--- What to work on ---
• 1. From the discussion of decimal separators, repeat the passage starting at "Okay, that would" and ending at "easy to identify.".
• 2. In the discussion of decimal separators, what would the string "11,000" mean in France?

--- Extract to read ---

Frederic Da Vitoria schrieb:
2014-11-26 16:54 GMT+01:00 Hans-Peter Diettrich <drdiettri...@aol.com <mailto:drdiettri...@aol.com>>:

    2) Formatted numbers, as enterd by the user (maybe by copy&paste
    from other applications), can have various encodings. Before a
    conversion into binary values I'd remove all unexpected characters,
    except for the last (rightmost) '.' or ',', which then becomes the
    decimal separator as expected by the decoding function (RTL provided).


You mean that the first string to be converted to binary would automatically set the decimal separator?

No, my code would make no assumption about the format of strings edited by the user.

That would seem dangerous to me. What if the first string to be converted contained something like "11,000", does this mean 11000 with thousand separator = comma (which would be true in at least USA), or 11 with decimal separator = comma (which would be true at least in France)? I can't think of any way to
choose automatically.

Okay, that would require more knowledge about the value kept in a specific input field, for range checks or the like. As long as thousands separators occur in the string, different from '.' or ',', they are quite easy to identify.

AFAICS, the code needs either to use the system settings or to be told explicitly by the developer. Even relying on the system settings may not be enough, because one may need to "import" data formatted with different national settings from the system's settings.

--- Data rows ---
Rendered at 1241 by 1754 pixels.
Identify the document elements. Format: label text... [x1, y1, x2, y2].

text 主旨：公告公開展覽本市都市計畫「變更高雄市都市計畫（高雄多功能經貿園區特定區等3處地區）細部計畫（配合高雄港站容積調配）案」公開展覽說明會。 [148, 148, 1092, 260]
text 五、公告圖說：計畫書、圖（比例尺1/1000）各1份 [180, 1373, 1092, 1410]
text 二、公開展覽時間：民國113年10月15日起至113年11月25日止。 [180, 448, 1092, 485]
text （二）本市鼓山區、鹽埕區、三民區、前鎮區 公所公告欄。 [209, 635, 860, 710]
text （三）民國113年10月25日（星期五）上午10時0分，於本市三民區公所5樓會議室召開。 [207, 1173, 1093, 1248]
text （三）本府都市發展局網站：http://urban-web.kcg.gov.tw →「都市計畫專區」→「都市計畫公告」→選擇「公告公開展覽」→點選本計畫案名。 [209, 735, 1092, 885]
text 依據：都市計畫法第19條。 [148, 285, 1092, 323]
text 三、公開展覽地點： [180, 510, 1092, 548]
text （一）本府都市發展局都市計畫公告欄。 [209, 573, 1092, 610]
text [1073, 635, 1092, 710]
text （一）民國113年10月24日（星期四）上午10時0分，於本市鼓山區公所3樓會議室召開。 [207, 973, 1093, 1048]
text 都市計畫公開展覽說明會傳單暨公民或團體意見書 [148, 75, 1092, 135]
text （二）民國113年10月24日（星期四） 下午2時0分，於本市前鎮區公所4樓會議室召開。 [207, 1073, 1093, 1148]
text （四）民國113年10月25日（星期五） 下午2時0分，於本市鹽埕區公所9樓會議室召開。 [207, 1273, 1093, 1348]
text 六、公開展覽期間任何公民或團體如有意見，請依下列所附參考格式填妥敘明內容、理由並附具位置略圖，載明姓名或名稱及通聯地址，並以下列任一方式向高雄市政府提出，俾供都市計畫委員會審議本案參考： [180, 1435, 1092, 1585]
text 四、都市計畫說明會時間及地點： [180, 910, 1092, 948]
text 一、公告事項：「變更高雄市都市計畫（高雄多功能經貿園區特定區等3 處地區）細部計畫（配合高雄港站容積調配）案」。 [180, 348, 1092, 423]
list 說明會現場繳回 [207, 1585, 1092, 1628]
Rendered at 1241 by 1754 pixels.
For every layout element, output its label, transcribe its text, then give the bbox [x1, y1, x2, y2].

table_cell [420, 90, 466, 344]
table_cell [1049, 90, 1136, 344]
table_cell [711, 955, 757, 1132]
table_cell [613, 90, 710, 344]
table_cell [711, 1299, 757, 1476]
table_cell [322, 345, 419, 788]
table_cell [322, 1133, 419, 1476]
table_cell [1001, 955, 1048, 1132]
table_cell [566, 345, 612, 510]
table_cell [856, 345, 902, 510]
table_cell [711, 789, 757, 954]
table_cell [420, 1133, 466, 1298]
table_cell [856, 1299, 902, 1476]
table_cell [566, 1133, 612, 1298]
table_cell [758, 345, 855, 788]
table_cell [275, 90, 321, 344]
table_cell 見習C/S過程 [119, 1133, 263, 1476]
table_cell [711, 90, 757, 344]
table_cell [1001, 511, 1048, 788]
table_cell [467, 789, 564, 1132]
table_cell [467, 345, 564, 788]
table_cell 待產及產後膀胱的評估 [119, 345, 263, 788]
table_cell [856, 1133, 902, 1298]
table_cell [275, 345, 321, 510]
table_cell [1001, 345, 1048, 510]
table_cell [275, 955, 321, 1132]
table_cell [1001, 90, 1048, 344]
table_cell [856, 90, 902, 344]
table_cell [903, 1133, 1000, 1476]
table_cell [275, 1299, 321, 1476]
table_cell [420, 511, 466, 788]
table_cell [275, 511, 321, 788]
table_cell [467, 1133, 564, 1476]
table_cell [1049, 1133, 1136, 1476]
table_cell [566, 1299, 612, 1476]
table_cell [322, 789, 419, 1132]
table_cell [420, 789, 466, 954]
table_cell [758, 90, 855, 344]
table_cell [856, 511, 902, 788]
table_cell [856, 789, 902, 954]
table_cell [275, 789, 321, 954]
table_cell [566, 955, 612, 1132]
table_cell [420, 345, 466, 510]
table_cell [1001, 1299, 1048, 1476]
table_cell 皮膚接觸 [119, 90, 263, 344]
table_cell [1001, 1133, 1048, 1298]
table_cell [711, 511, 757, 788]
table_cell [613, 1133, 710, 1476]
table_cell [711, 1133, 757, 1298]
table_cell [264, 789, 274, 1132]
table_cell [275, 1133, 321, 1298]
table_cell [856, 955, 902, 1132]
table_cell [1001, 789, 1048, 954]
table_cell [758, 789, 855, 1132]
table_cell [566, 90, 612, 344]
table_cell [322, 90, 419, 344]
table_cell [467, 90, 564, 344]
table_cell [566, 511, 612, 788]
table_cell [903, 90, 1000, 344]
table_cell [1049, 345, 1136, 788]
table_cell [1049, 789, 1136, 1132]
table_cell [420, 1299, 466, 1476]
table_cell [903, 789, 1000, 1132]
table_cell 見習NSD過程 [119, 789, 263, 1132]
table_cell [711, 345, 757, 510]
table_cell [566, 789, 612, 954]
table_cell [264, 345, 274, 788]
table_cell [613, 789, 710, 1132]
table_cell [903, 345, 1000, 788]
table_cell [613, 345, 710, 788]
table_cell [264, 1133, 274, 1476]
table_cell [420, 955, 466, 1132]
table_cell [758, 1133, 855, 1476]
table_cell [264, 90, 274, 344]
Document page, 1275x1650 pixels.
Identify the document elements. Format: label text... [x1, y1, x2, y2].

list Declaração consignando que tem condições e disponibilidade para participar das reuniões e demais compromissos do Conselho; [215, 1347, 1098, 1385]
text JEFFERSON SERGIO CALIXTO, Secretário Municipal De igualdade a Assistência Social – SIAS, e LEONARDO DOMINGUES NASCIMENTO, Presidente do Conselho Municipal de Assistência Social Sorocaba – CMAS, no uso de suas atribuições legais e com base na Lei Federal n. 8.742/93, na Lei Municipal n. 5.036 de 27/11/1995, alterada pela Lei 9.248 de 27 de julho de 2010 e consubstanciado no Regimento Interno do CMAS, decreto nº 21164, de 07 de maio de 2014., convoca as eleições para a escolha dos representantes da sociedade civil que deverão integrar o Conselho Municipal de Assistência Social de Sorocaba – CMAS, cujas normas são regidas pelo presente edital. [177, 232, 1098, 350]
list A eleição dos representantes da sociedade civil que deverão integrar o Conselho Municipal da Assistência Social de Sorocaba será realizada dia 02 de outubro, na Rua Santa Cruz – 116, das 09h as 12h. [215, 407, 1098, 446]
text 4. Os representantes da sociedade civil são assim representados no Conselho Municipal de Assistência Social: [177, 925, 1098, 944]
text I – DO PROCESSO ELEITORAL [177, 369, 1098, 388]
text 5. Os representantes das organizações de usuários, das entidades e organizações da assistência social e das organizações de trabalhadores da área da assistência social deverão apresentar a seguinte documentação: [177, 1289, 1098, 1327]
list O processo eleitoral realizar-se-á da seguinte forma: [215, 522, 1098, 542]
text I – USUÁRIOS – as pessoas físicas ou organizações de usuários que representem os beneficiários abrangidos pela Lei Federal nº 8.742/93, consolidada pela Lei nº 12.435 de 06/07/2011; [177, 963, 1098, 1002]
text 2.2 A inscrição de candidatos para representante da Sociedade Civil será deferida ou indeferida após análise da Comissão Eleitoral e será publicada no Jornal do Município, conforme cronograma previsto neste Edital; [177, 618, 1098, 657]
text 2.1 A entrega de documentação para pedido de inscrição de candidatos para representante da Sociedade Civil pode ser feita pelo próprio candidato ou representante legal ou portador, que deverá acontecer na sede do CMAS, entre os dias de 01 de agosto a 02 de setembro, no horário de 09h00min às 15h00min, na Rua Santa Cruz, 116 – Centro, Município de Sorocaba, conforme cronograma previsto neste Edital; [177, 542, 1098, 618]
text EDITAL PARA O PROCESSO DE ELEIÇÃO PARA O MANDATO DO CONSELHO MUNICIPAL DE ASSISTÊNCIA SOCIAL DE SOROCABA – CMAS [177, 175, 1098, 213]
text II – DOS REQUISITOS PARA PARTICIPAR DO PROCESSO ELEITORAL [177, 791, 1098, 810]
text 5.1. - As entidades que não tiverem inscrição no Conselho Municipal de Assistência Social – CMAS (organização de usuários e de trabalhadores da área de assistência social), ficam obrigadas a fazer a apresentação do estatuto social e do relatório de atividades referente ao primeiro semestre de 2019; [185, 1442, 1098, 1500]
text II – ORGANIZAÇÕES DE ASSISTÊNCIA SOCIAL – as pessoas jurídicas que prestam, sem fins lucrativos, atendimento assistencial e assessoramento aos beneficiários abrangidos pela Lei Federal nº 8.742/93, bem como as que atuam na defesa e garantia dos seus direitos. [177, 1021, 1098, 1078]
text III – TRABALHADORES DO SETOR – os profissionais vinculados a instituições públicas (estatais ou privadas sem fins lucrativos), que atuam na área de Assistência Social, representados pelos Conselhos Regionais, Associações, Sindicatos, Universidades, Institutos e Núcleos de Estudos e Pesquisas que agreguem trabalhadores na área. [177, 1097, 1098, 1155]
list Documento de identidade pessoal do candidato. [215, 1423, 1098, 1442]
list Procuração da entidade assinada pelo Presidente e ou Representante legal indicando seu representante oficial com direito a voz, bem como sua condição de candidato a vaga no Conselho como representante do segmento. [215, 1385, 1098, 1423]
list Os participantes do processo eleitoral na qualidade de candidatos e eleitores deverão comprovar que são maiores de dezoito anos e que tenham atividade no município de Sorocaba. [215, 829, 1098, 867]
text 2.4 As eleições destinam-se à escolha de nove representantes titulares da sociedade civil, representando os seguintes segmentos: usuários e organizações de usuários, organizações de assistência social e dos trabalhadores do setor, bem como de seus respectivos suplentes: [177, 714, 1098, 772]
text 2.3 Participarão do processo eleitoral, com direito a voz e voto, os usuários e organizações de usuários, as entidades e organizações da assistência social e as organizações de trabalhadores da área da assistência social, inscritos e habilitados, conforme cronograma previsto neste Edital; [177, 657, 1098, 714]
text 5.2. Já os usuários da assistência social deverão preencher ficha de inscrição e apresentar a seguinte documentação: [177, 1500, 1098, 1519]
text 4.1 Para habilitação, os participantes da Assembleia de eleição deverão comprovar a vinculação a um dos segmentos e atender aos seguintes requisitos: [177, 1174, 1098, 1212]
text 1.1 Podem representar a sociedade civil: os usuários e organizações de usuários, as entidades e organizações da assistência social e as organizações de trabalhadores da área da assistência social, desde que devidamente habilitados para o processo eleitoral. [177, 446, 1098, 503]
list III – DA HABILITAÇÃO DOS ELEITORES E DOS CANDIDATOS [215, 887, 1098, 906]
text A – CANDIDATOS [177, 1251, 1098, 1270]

--- Solutions in order ---
• 1.
Okay, that would require more knowledge about the value kept in a specific input field, for range checks or the like. As long as thousands separators occur in the string, different from '.' or ',', they are quite easy to identify.

• 2. It would mean 11, with the comma as the decimal separator.